In affluent Boulder County, there are “invisible,” impoverished communities whose young people face tremendous obstacles to success. The “I Have a Dream” Foundation of Boulder County is dedicated to helping these low-income youth achieve a brighter future through a long-term, comprehensive educational and cultural enrichment program. Recently, El Pomar Foundation approved a $5,000 grant to help launch the Aspen Dreamer Class—a cohort comprised of students on the free lunch program from Timberline PK-8 and youth who live in the Aspen Meadows Housing Neighborhood in Longmont.
The grant helps serve 50 low-income youth and over 100 Dreamer Parents and Family members. After attending the information session, parents were eager to sign their children up for the program, and they quickly filled all 50 spots for the spring of 2013. Since then, the students in the program, referred to as “Dreamers,” have logged more than 12,000 total educational, emotional, and life skills hours, which breaks down to more than 240 hours per participant. A large percentage of parents participate on a regular basis in monthly parent meetings, special events, parent-teacher conferences, and daily programming.
The Aspen Class has focused on a variety of different activities over the past year. They use the IDREAM curriculum (Integrity, Determination, Respect, Empathy, Achievement, and Motivation), developed by one of the Dreamer Class Program Directors. For each trait, students spend a day exploring what each value means and why it is important. For example, a group of Dreamers will act out a scene, and their peers will determine if they are showing integrity in the skit, and if not, there is discussion around what could be done differently to show integrity. This activity helps students rethink the choices they make because it gives them the vocabulary to express themselves, and also provides ideas on ways to positively influence a situation. Through activities such as this, the organization sees academic progress and positive trends on annual surveys addressing social-emotional and life skills development.
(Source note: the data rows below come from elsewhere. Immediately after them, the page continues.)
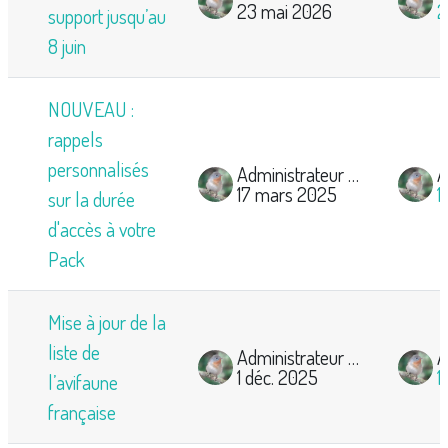
23 mai 2026
2
support jusqu’au
8 juin
NOUVEAU :
rappels
personnalisés
Administrateur Mooc Ornitho
17 mars 2025
1
sur la durée
d'accès à votre
Pack
Mise à jour de la
liste de
Administrateur Mooc Ornitho
1 déc. 2025
1
l’avifaune
française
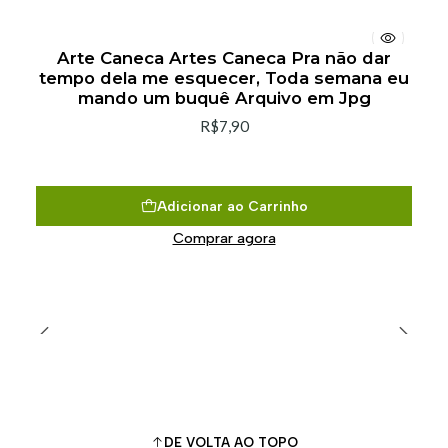
Arte Caneca Artes Caneca Pra não dar
tempo dela me esquecer, Toda semana eu
mando um buquê Arquivo em Jpg
R$7,90
Adicionar ao Carrinho
Comprar agora
DE VOLTA AO TOPO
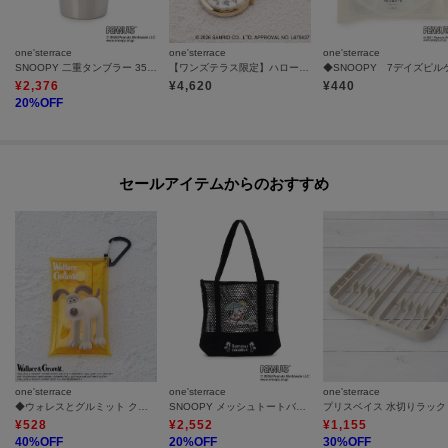
one'sterrace
one'sterrace
one'sterrace
SNOOPY 二重タンブラー 350ml
【ワンズテラス限定】ハローキティ チャーム付き ウォッチ
¥
2,376
¥
4,620
¥
440
20
%OFF
セールアイテムからのおすすめ
one'sterrace
one'sterrace
one'sterrace
◆ウォレスとグルミット クリアマルチケース S
SNOOPY メッシュトートバッグ
プリスベイス 水切りラック
¥
528
¥
2,552
¥
1,155
40
%OFF
20
%OFF
30
%OFF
An inspiring story from this class of Dreamers focuses on a Dreamer called David. He is an amazingly positive 4th grader, but he really struggles with academics. He had struggled his entire academic life and had begun to believe that he was a poor student, and that he simply was not smart.
The “I Have a Dream” staff in collaboration with his teachers, and his tutor has worked on changing his inaccurate self image by encouraging him and praising his small victories and good choices. Over the past year, the change that we have seen in David, though gradual, has been amazing. He has started to see that he can make positive choices and is benefitting from them. At one point he did not like reading, but now it is almost impossible to get him to put down his books. Step by step he is realizing that he is a capable student and can do what is expected of him academically.
The other day while working in his class, his teacher asked some questions about compound sentences and David was one of the first students to raise his hand. He was called on and gave his answer. His answer was not 100% correct, but was a good building block for the rest of the students to construct the answer. However, David was disappointed in himself for not giving the full correct answer. His Program Director worked with him after school to let him know that he showed great courage raising his hand first and that his answer would help the rest of the class get the right answer. This cheered him up and he continued to participate. Changing one's identity/self image is a slow but necessary process which will have long lasting impacts on David’s life. Our goal is to have David realize that with hard work and perseverance, there are no limits to what he can accomplish.